MARTIN Nastassja

France

14 mars 2023.

Anthropologue spécialiste des populations arctiques, tout particulièrement du peuple des Evènes, aux confins de la Sibérie, et du peuple des Gwich’in des forêts de l’Alaska, dont elle retranscrit les réalités contemporaines dans un premier ouvrage Les âmes sauvages. Dans Croire aux fauves, Nastassja Martin se penche cette fois-ci sur son histoire personnelle, et raconte avec des mots justes sa difficile rémission suite à la rencontre avec un ours lors d’une expédition dans les montagnes du Kamtchatka. Ce récit tendu et incandescent, à l’écriture éminemment littéraire, lui permettant de résonner hors du milieu scientifique, ouvre la porte d’un autre rapport au vivant. Observer d’autres manières de dialoguer avec les êtres : c’est aussi une idée qui traverse son dernier ouvrage, À l’est des rêves, dans lequel elle raconte le retour d’une famille even à la vie en forêt et au mode de vie de leurs ancêtres, après l’effondrement de l’URSS. Dans ce récit passionnant, l’autrice fait dialoguer les histoires mythiques du peuple autochtone avec les politiques coloniales d’assimilation. Et si dans leur manière d’être au monde se trouvait des réponses aux crises que nous traversons ?

 

Bibliographie

 

DERNIER OUVRAGE

 
Récit

À l’est des rêves. Réponses even aux crises systémiques

La Découverte - 2022

Après avoir travaillé en Alaska avec le peuple Gwich’in, Nastassja Martin a franchi le détroit de Béring pour entamer une recherche comparative au Kamtchatka. Pendant l’époque soviétique, les Even, peuple nomade d’éleveurs de rennes, ont été sédentarisés dans des fermes collectives. Après la chute du régime, beaucoup ont continué d’être les bergers des rennes qui ne leur appartenaient plus, les troupeaux étant aux mains d’entreprises privées. Depuis l’ouverture de la région en 1991, les anciens kolkhozes du Kamtchatka se transforment en plateformes touristiques.
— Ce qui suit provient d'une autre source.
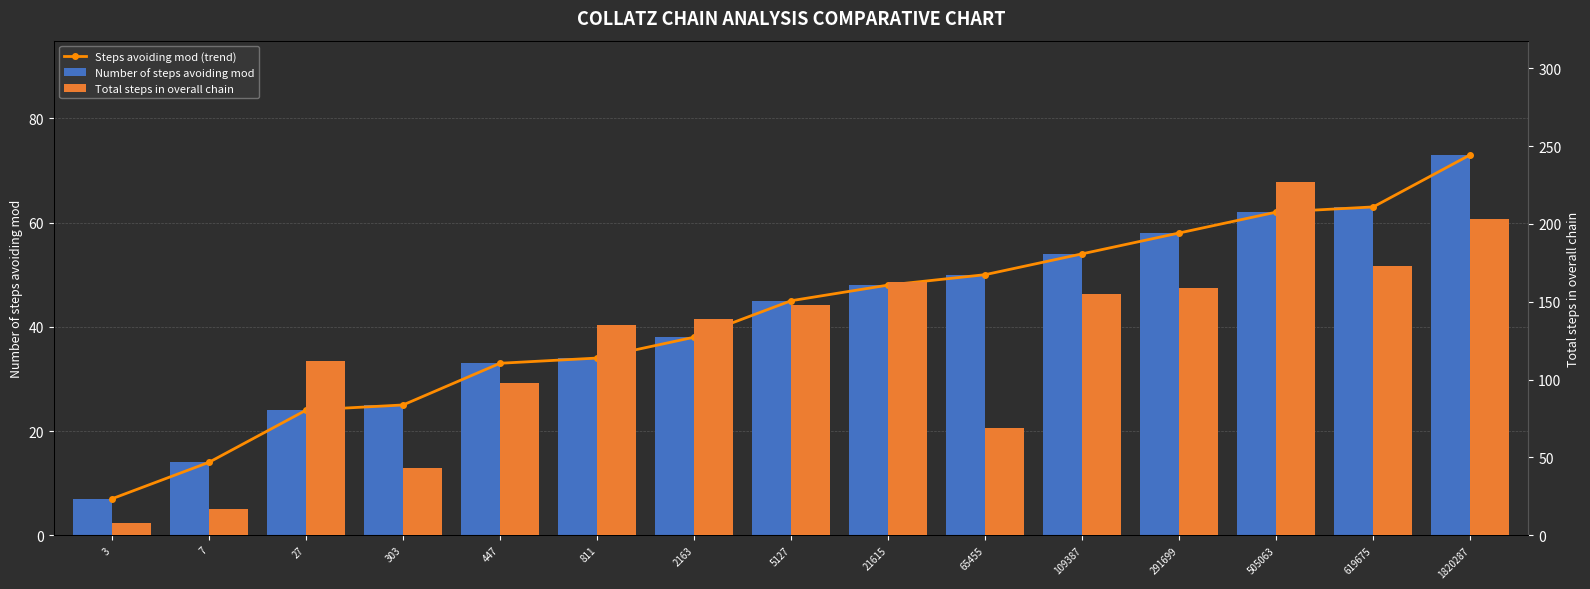

Reading right to left, transcribe all the data shown in this chart.

Steps avoiding mod (trend): 73	63	62	58	54	50	48	45	38	34	33	25	24	14	7
Number of steps avoiding mod: 73	63	62	58	54	50	48	45	38	34	33	25	24	14	7
Total steps in overall chain: 203	173	227	159	155	69	163	148	139	135	98	43	112	17	8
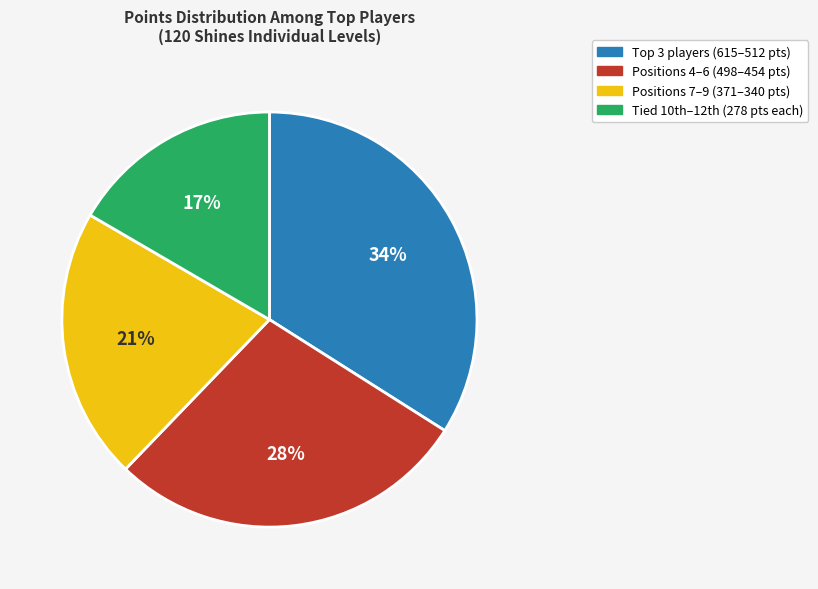

Is there a majority slice in this chart?

No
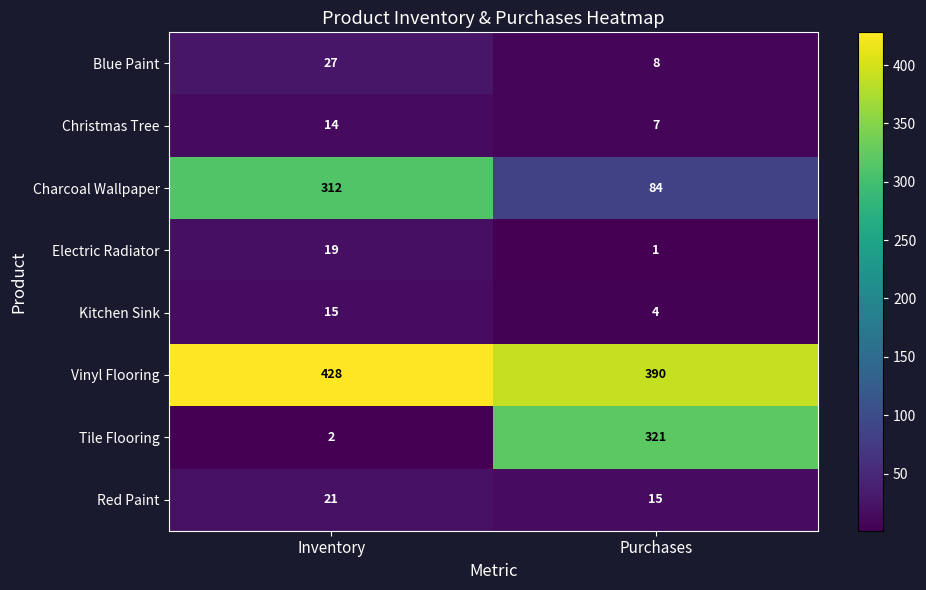

Reading left to right, extract all data points from this chart.

Blue Paint: 27	8
Christmas Tree: 14	7
Charcoal Wallpaper: 312	84
Electric Radiator: 19	1
Kitchen Sink: 15	4
Vinyl Flooring: 428	390
Tile Flooring: 2	321
Red Paint: 21	15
En 1989, juste avant la chute de l’Union soviétique, une famille even aurait décidé de repartir en forêt, recréer un mode de vie autonome fondé sur la chasse, la pêche et la cueillette. Était-ce une légende ? Comment un petit collectif violenté, spolié, asservi par les colons avant d’être oublié de la grande histoire s’est-il saisi de la crise systémique pour regagner son autonomie ?
Comment a-t-il fait pour renouer les fils ténus du dialogue quotidien qui le liait aux animaux et éléments, sans le secours des chamanes éliminés par le processus colonial ? Quelles manières de vivre les Even d’Icha ont-ils réinventées, pour continuer d’exister dans un monde rapidement transformé sous les coups de boutoir de l’extractivisme et du changement climatique ?

Dans ce livre, où les rêves performatifs et les histoires mythiques répondent aux politiques d’assimilation comme au dérèglement des écosystèmes, l’autrice fait dialoguer histoire coloniale et cosmologies autochtones en restituant leurs puissances aux voix multiples qui confèrent au monde sa vitalité.